POR QUE CALAR NOSSOS AMORES?

Por que calar nossos amores?

A poesia homoerótica brasileira em sua plenitude e resistência


Organizada por Raimundo Carvalho, a antologia Por que calar nossos amores? é um marco na historiografia literária brasileira. O livro reúne poemas que atravessam séculos, desde o período colonial até a contemporaneidade, focando na expressão do desejo e do afeto homoerótico. O título, extraído de um verso de um autor clássico, já anuncia a intenção da obra: romper o silêncio imposto por uma moralidade que, durante gerações, relegou essas vozes ao esquecimento ou à interpretação cifrada.

A seleção de Carvalho é criteriosa e revela que o homoerotismo não é um tema periférico, mas uma presença constante e vibrante na nossa literatura. Através de nomes como Gregório de Matos, Junqueira Freire, Raul Pompéia e até poetas modernistas e contemporâneos, a obra mostra a evolução das formas de amar e de dizer esse amor. O livro funciona como um ato de reparação histórica, devolvendo o sentido original a versos que muitas vezes foram "higienizados" pela crítica tradicional, permitindo que o leitor encontre a verdade pulsante por trás da metáfora.

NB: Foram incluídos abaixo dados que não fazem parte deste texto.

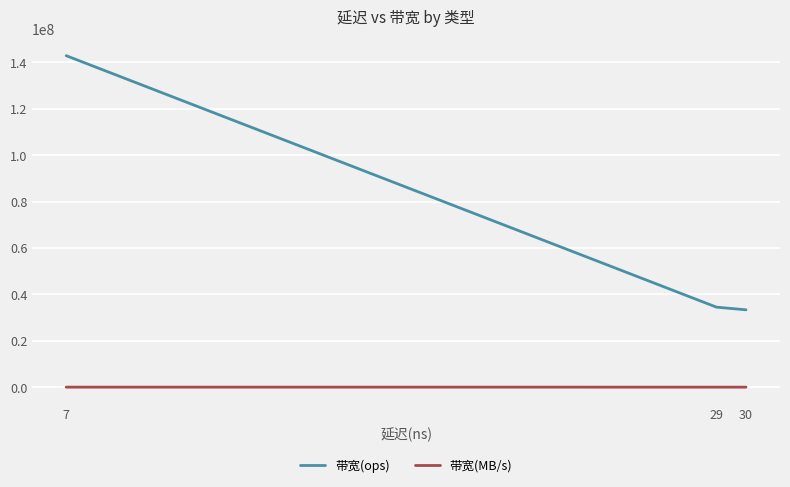

Reading left to right, what are all the values shown in this chart?

带宽(ops): 142857142	142857142	34482758	34482758	34482758	33333333
带宽(MB/s): 9142	9142	2206	2206	2206	2133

Ler esta antologia é percorrer um inventário de sensibilidades que resistiram à domesticação. Por que calar nossos amores? não é apenas uma leitura estética, mas um exercício político de visibilidade. Raimundo Carvalho nos oferece um mapa de afetos que ajuda a compor a complexa identidade do Brasil, lembrando-nos que a poesia é, por excelência, o espaço da liberdade absoluta e do direito inalienável de nomear o próprio desejo.

Informação Detalhes
Organizador Raimundo Carvalho
Nome Original Por que calar nossos amores? (Antologia)
Tipo de Literatura Poesia / Antologia Temática Histórica
Corrente Literária Múltiplas (do Barroco ao Contemporâneo)
Temas Homoerotismo, Desejo, Identidade e Resistência

A Voz do Desejo

"O amor que não ousava dizer seu nome agora ocupa a página inteira." Esta antologia é o triunfo da palavra sobre o silenciamento histórico.

Raimundo Carvalho nos prova que o afeto, mesmo quando perseguido, sempre encontra frestas na linguagem para florescer e se eternizar.